■ **Task set**
[1] Using the Telephono article, decide whether each statement agrees with it, and support each yes or no with the deciding words quoted from the article: (a) the album was recorded in a garage studio on a $3,000 budget; (b) Merge Records first released the album in 1996; (c) critics often compared the album to the Pixies.
[2] Repeat part of the Telephono article word for word: everything from "Telephono is the" down to "album Bicycle Rodeo.".

■ **Supplied text**

★ ★ ★

Studio album by Spoon
- Released: April 23, 1996
- Recorded: Spring 1995
- Genres: Indie rock; alternative rock;
- Length: 35:07
- Label: Matador
- Producer: John Croslin

Spoon chronology
| Nefarious (1994) | Telephono (1996) | Soft Effects (1997) |

= Telephono =

Telephono is the debut studio album by the indie rock band Spoon. It was released on April 23, 1996, by Matador, then re-released in a two-disc package with the Soft Effects EP in 2006 by Merge Records. The album was produced by John Croslin, who had been one of the leaders of Austin's the Reivers, recording in Croslin's garage studio on a budget of $3,000.

"Idiot Driver" had previously appeared in an "alternate mix" form on the Peek-A-Boo Records November 1995 compilation album Bicycle Rodeo.

==Reception==

The album drew mainly positive critical attention, and in particular many comparisons to the Pixies. Texas Monthly called it "a snarling, devious suite of ultra-catchy songs that are simultaneously vivid and opaque."
Initially, Telephono sold only a few thousand copies on LP, but later interest prompted a CD reissue.

★ ★ ★

■ **Information provided**
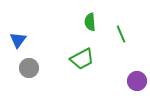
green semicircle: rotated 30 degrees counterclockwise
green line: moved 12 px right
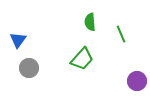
green trapezoid: rotated 20 degrees counterclockwise
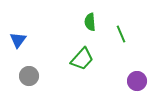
gray circle: moved 8 px down
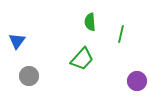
green line: rotated 36 degrees clockwise
blue triangle: moved 1 px left, 1 px down
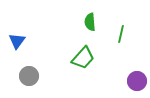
green trapezoid: moved 1 px right, 1 px up
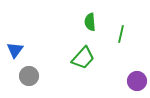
blue triangle: moved 2 px left, 9 px down
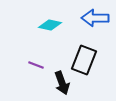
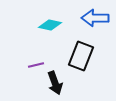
black rectangle: moved 3 px left, 4 px up
purple line: rotated 35 degrees counterclockwise
black arrow: moved 7 px left
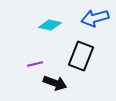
blue arrow: rotated 16 degrees counterclockwise
purple line: moved 1 px left, 1 px up
black arrow: rotated 50 degrees counterclockwise
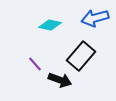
black rectangle: rotated 20 degrees clockwise
purple line: rotated 63 degrees clockwise
black arrow: moved 5 px right, 3 px up
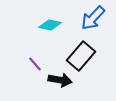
blue arrow: moved 2 px left; rotated 32 degrees counterclockwise
black arrow: rotated 10 degrees counterclockwise
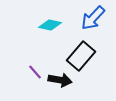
purple line: moved 8 px down
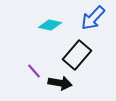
black rectangle: moved 4 px left, 1 px up
purple line: moved 1 px left, 1 px up
black arrow: moved 3 px down
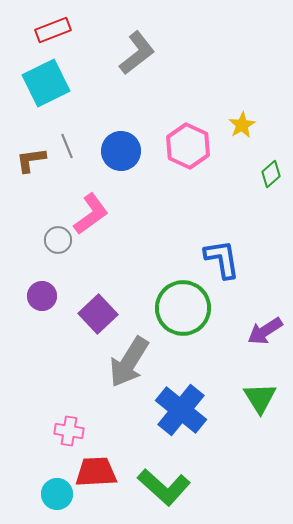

★ ★ ★

■ **Outputs by task**
[1]
(a) Yes: "recording in Croslin's garage studio on a budget of $3,000."
(b) No: "It was released on April 23, 1996, by Matador, then re-released in a two-disc package with the Soft Effects EP in 2006 by Merge Records."
(c) Yes: "in particular many comparisons to the Pixies."

[2]
Telephono is the debut studio album by the indie rock band Spoon. It was released on April 23, 1996, by Matador, then re-released in a two-disc package with the Soft Effects EP in 2006 by Merge Records. The album was produced by John Croslin, who had been one of the leaders of Austin's the Reivers, recording in Croslin's garage studio on a budget of $3,000.

"Idiot Driver" had previously appeared in an "alternate mix" form on the Peek-A-Boo Records November 1995 compilation album Bicycle Rodeo.